LISTED RECORDS:
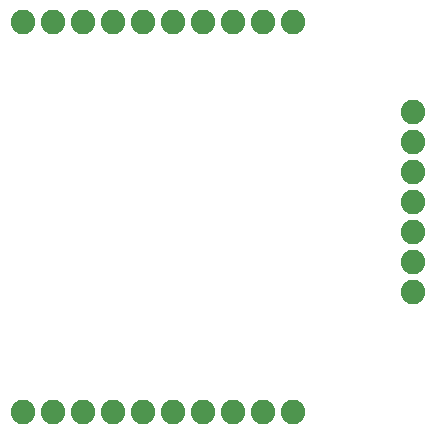
<source format=gbr>
%TF.GenerationSoftware,KiCad,Pcbnew,5.1.8-db9833491~87~ubuntu18.04.1*%
%TF.CreationDate,2020-11-08T14:36:31-03:00*%
%TF.ProjectId,DCI_TP,4443495f-5450-42e6-9b69-6361645f7063,1.0*%
%TF.SameCoordinates,Original*%
%TF.FileFunction,Soldermask,Bot*%
%TF.FilePolarity,Negative*%
%FSLAX46Y46*%
G04 Gerber Fmt 4.6, Leading zero omitted, Abs format (unit mm)*
G04 Created by KiCad (PCBNEW 5.1.8-db9833491~87~ubuntu18.04.1) date 2020-11-08 14:36:31*
%MOMM*%
%LPD*%
G01*
G04 APERTURE LIST*
%ADD10C,2.082800*%
G04 APERTURE END LIST*
D10*
%TO.C,JP3*%
X168821000Y-96114000D03*
X168821000Y-98654000D03*
X168821000Y-101194000D03*
X168821000Y-103734000D03*
X168821000Y-106274000D03*
X168821000Y-108814000D03*
X168821000Y-111354000D03*
%TD*%
%TO.C,JP2*%
X158661000Y-88493600D03*
X156121000Y-88493600D03*
X153581000Y-88493600D03*
X151041000Y-88493600D03*
X148501000Y-88493600D03*
X145961000Y-88493600D03*
X143421000Y-88493600D03*
X140881000Y-88493600D03*
X138341000Y-88493600D03*
X135801000Y-88493600D03*
%TD*%
%TO.C,JP1*%
X135801000Y-121514000D03*
X138341000Y-121514000D03*
X140881000Y-121514000D03*
X143421000Y-121514000D03*
X145961000Y-121514000D03*
X148501000Y-121514000D03*
X151041000Y-121514000D03*
X153581000Y-121514000D03*
X156121000Y-121514000D03*
X158661000Y-121514000D03*
%TD*%
M02*

</source>
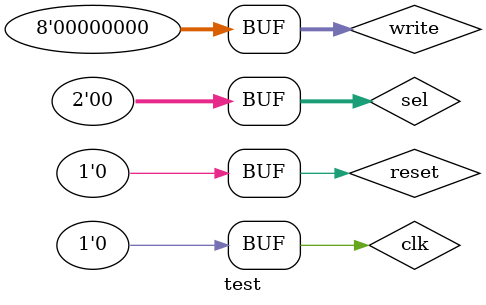
<source format=v>
module test; 
reg [7:0]write; 
reg clk,reset; 
reg [1:0]sel; 
wire [7:0]q; 
regfile insta(write,sel,reset,clk,q); 
initial begin 
clk=1'b0; 
repeat(366) 
begin 
#8 clk=~clk; 
end 
end
initial begin 
reset=1'b0; 
repeat(200) 
begin 
#20 reset=~reset; 
end 
end 
initial begin 
write=8'b00000000; 
sel=2'b00; 
repeat(256) 
begin 
#10 write=write+8'b00000001; 
#15 sel=sel+2'b01; 
end 
end
endmodule

</source>
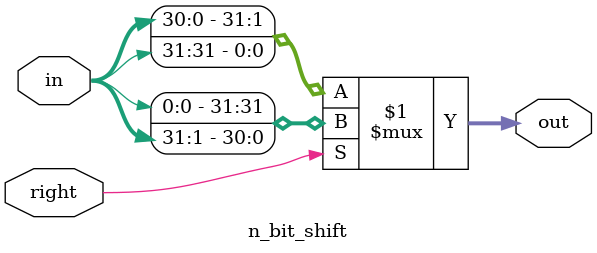
<source format=v>
`timescale 1ns / 1ps

module n_bit_shift #(parameter WIDTH = 32)(out, in, right);

    /*--------- Declare I/O --------------------------*/
    output [WIDTH-1:0] out; // Shifted output
    input [WIDTH-1:0] in;   // N-bit input data
    input right;            // Right shift control signal, when high it shifts to the right, otherwise to the left

    /*--------- Shift operation --------------------------*/
    // If 'right' is high, it will shift to the right by introducing the LSB at the MSB position
    // If 'right' is low, it will shift to the left by pushing the MSB to the LSB position
    assign out = right ? {in[0], in[WIDTH-1:1]} : {in[WIDTH-2:0], in[WIDTH-1]};

endmodule

</source>
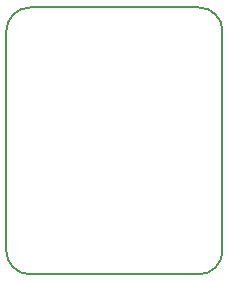
<source format=gbr>
G04 #@! TF.GenerationSoftware,KiCad,Pcbnew,5.0.1-33cea8e~68~ubuntu18.10.1*
G04 #@! TF.CreationDate,2018-12-01T22:16:55+02:00*
G04 #@! TF.ProjectId,BRK-MSOP-8-3x3-P0.65,42524B2D4D534F502D382D3378332D50,v1.0*
G04 #@! TF.SameCoordinates,Original*
G04 #@! TF.FileFunction,Legend,Bot*
G04 #@! TF.FilePolarity,Positive*
%FSLAX46Y46*%
G04 Gerber Fmt 4.6, Leading zero omitted, Abs format (unit mm)*
G04 Created by KiCad (PCBNEW 5.0.1-33cea8e~68~ubuntu18.10.1) date la  1. joulukuuta 2018 22.16.55*
%MOMM*%
%LPD*%
G01*
G04 APERTURE LIST*
%ADD10C,0.150000*%
G04 APERTURE END LIST*
D10*
X52000000Y-70600000D02*
G75*
G02X50000000Y-68600000I0J2000000D01*
G01*
X68300000Y-68600000D02*
G75*
G02X66300000Y-70600000I-2000000J0D01*
G01*
X66300000Y-48000000D02*
G75*
G02X68300000Y-50000000I0J-2000000D01*
G01*
X50000000Y-50000000D02*
G75*
G02X52000000Y-48000000I2000000J0D01*
G01*
X66300000Y-70600000D02*
X52000000Y-70600000D01*
X68300000Y-50000000D02*
X68300000Y-68600000D01*
X52000000Y-48000000D02*
X66300000Y-48000000D01*
X50000000Y-68600000D02*
X50000000Y-50000000D01*
M02*

</source>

DIRECTIONS: Reproduce the lines above exactly, image-free.

ANSWER FOR THE TASK:
<source format=gbr>
%TF.GenerationSoftware,KiCad,Pcbnew,5.1.8-db9833491~87~ubuntu18.04.1*%
%TF.CreationDate,2020-11-08T14:36:31-03:00*%
%TF.ProjectId,DCI_TP,4443495f-5450-42e6-9b69-6361645f7063,1.0*%
%TF.SameCoordinates,Original*%
%TF.FileFunction,Soldermask,Bot*%
%TF.FilePolarity,Negative*%
%FSLAX46Y46*%
G04 Gerber Fmt 4.6, Leading zero omitted, Abs format (unit mm)*
G04 Created by KiCad (PCBNEW 5.1.8-db9833491~87~ubuntu18.04.1) date 2020-11-08 14:36:31*
%MOMM*%
%LPD*%
G01*
G04 APERTURE LIST*
%ADD10C,2.082800*%
G04 APERTURE END LIST*
D10*
%TO.C,JP3*%
X168821000Y-96114000D03*
X168821000Y-98654000D03*
X168821000Y-101194000D03*
X168821000Y-103734000D03*
X168821000Y-106274000D03*
X168821000Y-108814000D03*
X168821000Y-111354000D03*
%TD*%
%TO.C,JP2*%
X158661000Y-88493600D03*
X156121000Y-88493600D03*
X153581000Y-88493600D03*
X151041000Y-88493600D03*
X148501000Y-88493600D03*
X145961000Y-88493600D03*
X143421000Y-88493600D03*
X140881000Y-88493600D03*
X138341000Y-88493600D03*
X135801000Y-88493600D03*
%TD*%
%TO.C,JP1*%
X135801000Y-121514000D03*
X138341000Y-121514000D03*
X140881000Y-121514000D03*
X143421000Y-121514000D03*
X145961000Y-121514000D03*
X148501000Y-121514000D03*
X151041000Y-121514000D03*
X153581000Y-121514000D03*
X156121000Y-121514000D03*
X158661000Y-121514000D03*
%TD*%
M02*

</source>
<source format=v>
module test; 
reg [7:0]write; 
reg clk,reset; 
reg [1:0]sel; 
wire [7:0]q; 
regfile insta(write,sel,reset,clk,q); 
initial begin 
clk=1'b0; 
repeat(366) 
begin 
#8 clk=~clk; 
end 
end
initial begin 
reset=1'b0; 
repeat(200) 
begin 
#20 reset=~reset; 
end 
end 
initial begin 
write=8'b00000000; 
sel=2'b00; 
repeat(256) 
begin 
#10 write=write+8'b00000001; 
#15 sel=sel+2'b01; 
end 
end
endmodule

</source>
<source format=v>
`timescale 1ns / 1ps

module n_bit_shift #(parameter WIDTH = 32)(out, in, right);

    /*--------- Declare I/O --------------------------*/
    output [WIDTH-1:0] out; // Shifted output
    input [WIDTH-1:0] in;   // N-bit input data
    input right;            // Right shift control signal, when high it shifts to the right, otherwise to the left

    /*--------- Shift operation --------------------------*/
    // If 'right' is high, it will shift to the right by introducing the LSB at the MSB position
    // If 'right' is low, it will shift to the left by pushing the MSB to the LSB position
    assign out = right ? {in[0], in[WIDTH-1:1]} : {in[WIDTH-2:0], in[WIDTH-1]};

endmodule

</source>
<source format=gbr>
G04 #@! TF.GenerationSoftware,KiCad,Pcbnew,5.0.1-33cea8e~68~ubuntu18.10.1*
G04 #@! TF.CreationDate,2018-12-01T22:16:55+02:00*
G04 #@! TF.ProjectId,BRK-MSOP-8-3x3-P0.65,42524B2D4D534F502D382D3378332D50,v1.0*
G04 #@! TF.SameCoordinates,Original*
G04 #@! TF.FileFunction,Legend,Bot*
G04 #@! TF.FilePolarity,Positive*
%FSLAX46Y46*%
G04 Gerber Fmt 4.6, Leading zero omitted, Abs format (unit mm)*
G04 Created by KiCad (PCBNEW 5.0.1-33cea8e~68~ubuntu18.10.1) date la  1. joulukuuta 2018 22.16.55*
%MOMM*%
%LPD*%
G01*
G04 APERTURE LIST*
%ADD10C,0.150000*%
G04 APERTURE END LIST*
D10*
X52000000Y-70600000D02*
G75*
G02X50000000Y-68600000I0J2000000D01*
G01*
X68300000Y-68600000D02*
G75*
G02X66300000Y-70600000I-2000000J0D01*
G01*
X66300000Y-48000000D02*
G75*
G02X68300000Y-50000000I0J-2000000D01*
G01*
X50000000Y-50000000D02*
G75*
G02X52000000Y-48000000I2000000J0D01*
G01*
X66300000Y-70600000D02*
X52000000Y-70600000D01*
X68300000Y-50000000D02*
X68300000Y-68600000D01*
X52000000Y-48000000D02*
X66300000Y-48000000D01*
X50000000Y-68600000D02*
X50000000Y-50000000D01*
M02*

</source>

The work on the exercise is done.